### EXCERPT
Reputation: 2347
I have written some code to match and parse a Markdown link of this style:
[click to view a flower](http://www.yahoo.com/flower.html)
I have this code that is meant to extract the link text, then the url itself, then stick them in an A HREF link. I am worried though that maybe I am missing a way for someone to inject XSS, because I am leaving in a decent amount of characters. is this safe?
$pattern_square = '\[(.*?)\]';
$pattern_round = "\((.*?)\)";
$pattern = "/".$pattern_square.$pattern_round."/";
preg_match($pattern, $input, $matches);
$words = $matches[1];
$url = $matches[2];
$words = ereg_replace("[^-_@0-9a-zA-Z\.]", "", $words);
$url = ereg_replace("[^-A-Za-z0-9+&@#/%?=~_|!:.]","",$url);
$final = "<a href='$url'>$words</a>";
It seems to work okay, and it does exclude some stupid URLs that include semicolons and backslashes, but I don't care about those URLs.
Upvotes: 5
Views: 2298
Reputation: 50021
If you have already passed the input through htmlspecialchars
(which you are doing, right?) then it is already impossible for the links to contain any characters that could cause XSS.

### EXERCISE
Write the next part of the forum thread about guarding a Markdown link parser against XSS, starting after its last sentence.

### DATASET EXTRACT
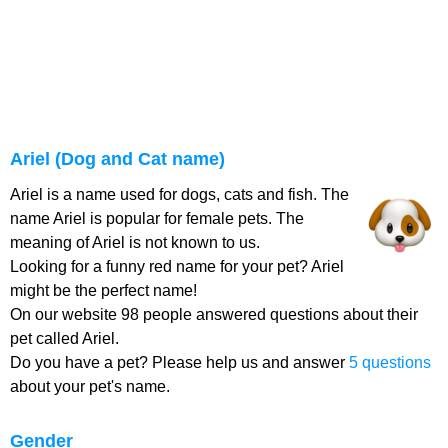
Ariel (Dog and Cat name)
Ariel is a name used for dogs, cats and fish. The
name Ariel is popular for female pets. The
meaning of Ariel is not known to us.
Looking for a funny red name for your pet? Ariel
might be the perfect name!
On our website 98 people answered questions about their
pet called Ariel.
Do you have a pet? Please help us and answer
5 questions
about your pet's name.
Gender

### WRITTEN RESPONSE
If you have not already passed the input through htmlspecialchars
, then it doesn't matter what filtering you do when parsing the links, because you're already screwed, because one can trivially include arbitrary HTML or XSS outside the links.
This function will safely parse Markdown links in text while applying htmlspecialchars
on it:
function doMarkdownLinks($s) {
return preg_replace_callback('/\[(.*?)\]\((.*?)\)/', function ($matches) {
return '<a href="' . $matches[2] . '">' . $matches[1] . '</a>';
}, htmlspecialchars($s));
}
If you need to do anything more complicated than that, I advise you to use an existing parser, because it is too easy to make a mistake with this sort of thing.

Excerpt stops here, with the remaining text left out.